Le mani di Araocle iniziarono improvvisamente a caricarsi di energia, dei neri fulmini iniziarono a fuoriuscire dai suoi pugni, simili a gigantesche nuvole, "Bull’s storm", urlò il Black Gold saint, scatenando una tempesta di colpi e cariche elettriche.
Endimon vide avvicinarsi l’attacco nemico, quindi alzò di scatto le braccia, aveva una fitta alle costole e dei dolori lancinanti alla spalla sinistra, ma malgrado ciò scatenò il proprio attacco, "Pheasent flap", urlò il Pretoriano, mentre un vorticoso vento si alzava dinanzi a lui, dirigendosi contro il nemico.
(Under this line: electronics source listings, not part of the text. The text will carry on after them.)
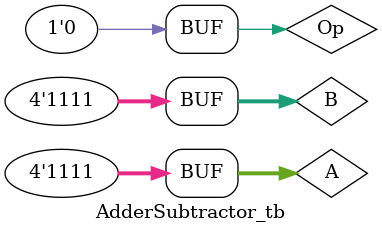
<source format=v>
`timescale 1ns/1ps

module AdderSubtractor_tb;  // 60 ns
    reg [3:0] A;
    reg [3:0] B;
    reg Op;

    wire [3:0] S;
    wire Cout;

    parameter N = 4;

    GateLevelAS #(N) uut (
    // ContinuousAssignmentAS #(N) uut (
    // ProceduralConstructAS #(N) uut (
        .A(A), 
        .B(B), 
        .Op(Op), 
        .S(S), 
        .Cout(Cout)
    );

    initial begin

        A = 4'b0010; // A = 2
        B = 4'b0001; // B = 1
        Op = 0;      // addition
        #10;

        A = 4'b1110; // A = -2
        B = 4'b0011; // B = 3
        Op = 0;      // addition
        #10;

        A = 4'b0111; // A = 7
        B = 4'b0011; // B = 3
        Op = 1;      // subtraction
        #10;

        A = 4'b1100; // A = -4
        B = 4'b0100; // B = 4
        Op = 1;      // subtraction
        #10;

        // A = 4'b0111; // A = 7
        // B = 4'b0010; // B = 2
        // Op = 0;      // addition
        // #10;

        A = 4'b0001; // A = 1
        B = 4'b0011; // B = 3
        Op = 1;      // subtraction
        #10;

        // A = 4'b1011; // A = -5
        // B = 4'b1001; // B = -7
        // Op = 0;      // addition
        // #10;

        A = 4'b1111; // A = -1
        B = 4'b1111; // B = -1
        Op = 0;      // addition
        #10;
    end
endmodule

</source>
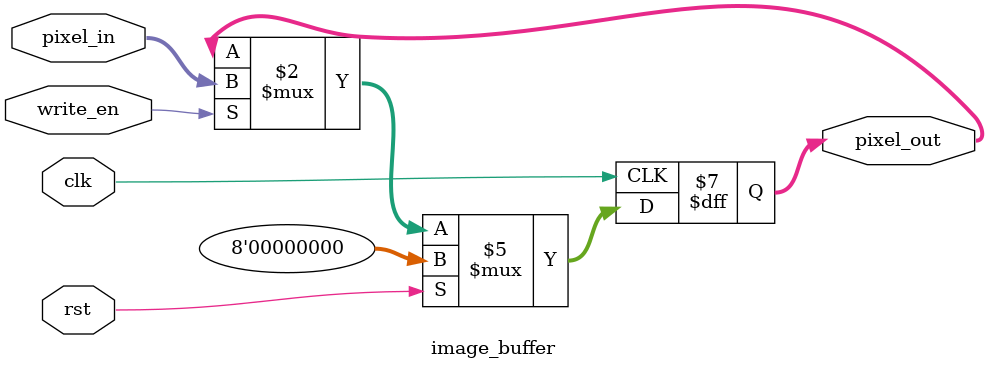
<source format=v>
module image_buffer(
    input clk,
    input rst,
    input [7:0] pixel_in,
    input write_en,
    output reg [7:0] pixel_out
);
    always @(posedge clk) begin
        if (rst)
            pixel_out <= 8'd0;
        else if (write_en)
            pixel_out <= pixel_in;
    end
endmodule

</source>
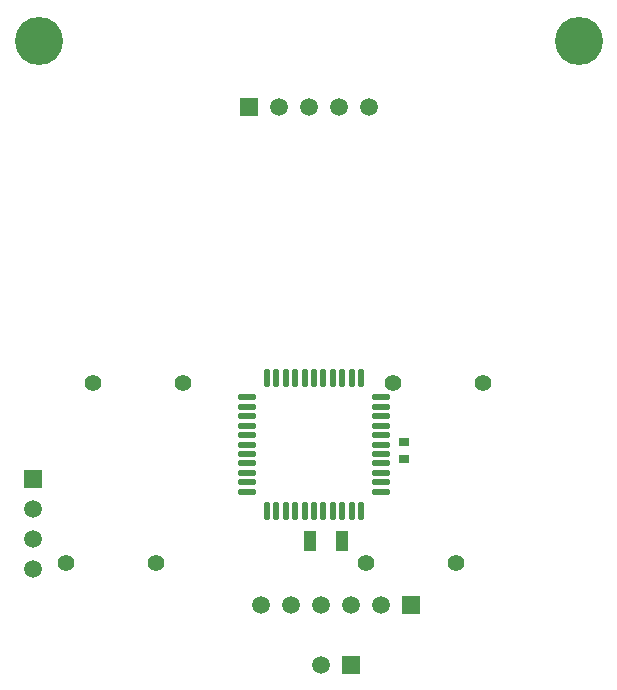
<source format=gbr>
G04 Layer_Color=255*
%FSLAX26Y26*%
%MOIN*%
%TF.FileFunction,Pads,Bot*%
%TF.Part,Single*%
G01*
G75*
%TA.AperFunction,SMDPad,CuDef*%
%ADD12R,0.035433X0.031496*%
%ADD13R,0.043307X0.066929*%
%TA.AperFunction,ComponentPad*%
%ADD19C,0.059055*%
%ADD20R,0.059055X0.059055*%
%ADD21C,0.055118*%
%ADD22R,0.059055X0.059055*%
%TA.AperFunction,ViaPad*%
%ADD23C,0.160000*%
%TA.AperFunction,SMDPad,CuDef*%
%ADD25O,0.062992X0.021654*%
%ADD26O,0.021654X0.062992*%
D12*
X2317559Y1806457D02*
D03*
Y1861575D02*
D03*
D13*
X2110709Y1534016D02*
D03*
X2004409D02*
D03*
D19*
X2040000Y1120000D02*
D03*
X1900000Y2980000D02*
D03*
X2000000D02*
D03*
X2100000D02*
D03*
X2200000D02*
D03*
X1080000Y1640000D02*
D03*
Y1540000D02*
D03*
Y1440000D02*
D03*
X1840000Y1320000D02*
D03*
X1940000D02*
D03*
X2040000D02*
D03*
X2140000D02*
D03*
X2240000D02*
D03*
D20*
X2140000Y1120000D02*
D03*
X1800000Y2980000D02*
D03*
X2340000Y1320000D02*
D03*
D21*
X1190000Y1460000D02*
D03*
X1490000D02*
D03*
X1280000Y2060000D02*
D03*
X1580000D02*
D03*
X2190000Y1460000D02*
D03*
X2490000D02*
D03*
X2280000Y2060000D02*
D03*
X2580000D02*
D03*
D22*
X1080000Y1740000D02*
D03*
D23*
X1100000Y3200000D02*
D03*
X2900000D02*
D03*
D25*
X2240000Y2011496D02*
D03*
Y1980000D02*
D03*
Y1948504D02*
D03*
Y1917008D02*
D03*
Y1885512D02*
D03*
Y1854016D02*
D03*
Y1822520D02*
D03*
Y1791024D02*
D03*
Y1759528D02*
D03*
Y1728032D02*
D03*
Y1696535D02*
D03*
X1795118D02*
D03*
Y1728032D02*
D03*
Y1759528D02*
D03*
Y1791024D02*
D03*
Y1822520D02*
D03*
Y1854016D02*
D03*
Y1885512D02*
D03*
Y1917008D02*
D03*
Y1948504D02*
D03*
Y1980000D02*
D03*
Y2011496D02*
D03*
D26*
X2175039Y1631575D02*
D03*
X2143543D02*
D03*
X2112047D02*
D03*
X2080551D02*
D03*
X2049055D02*
D03*
X2017559D02*
D03*
X1986063D02*
D03*
X1954567D02*
D03*
X1923071D02*
D03*
X1891575D02*
D03*
X1860079D02*
D03*
Y2076457D02*
D03*
X1891575D02*
D03*
X1923071D02*
D03*
X1954567D02*
D03*
X1986063D02*
D03*
X2017559D02*
D03*
X2049055D02*
D03*
X2080551D02*
D03*
X2112047D02*
D03*
X2143543D02*
D03*
X2175039D02*
D03*
%TF.MD5,9b059ac9a075c0aa6a932e3d06ab468d*%
M02*

</source>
Il guerriero consacrato a Venere vide arrivare i diversi pugni, accompagnati da una serie di fulmini e non poté evitare completamente il colpo, ma l’impeto del battito d’ali del Fagiano non tardò a mostrare le proprie capacità.
Araocle sentì un potentissimo vento spingerlo verso il mare; lentamente i suoi pugni, così vicini al viso del nemico, furono rigettati indietro ed il suo intero corpo volò in aria, ricadendo in mare aperto.
I fulmini, molto più potenti dei precedenti, produssero un’esplosione devastante in acqua.
Endimon cadde al suolo e da quella posizione vide il corpo e la cloth del suo nemico esplodere, disperdendosi nel mare.
"Dovrei raggiungere i miei alleati, ma temo di aver bisogno di qualche minuto, per riprendermi", si disse il Pretoriano del Fagiano, accasciandosi al suolo.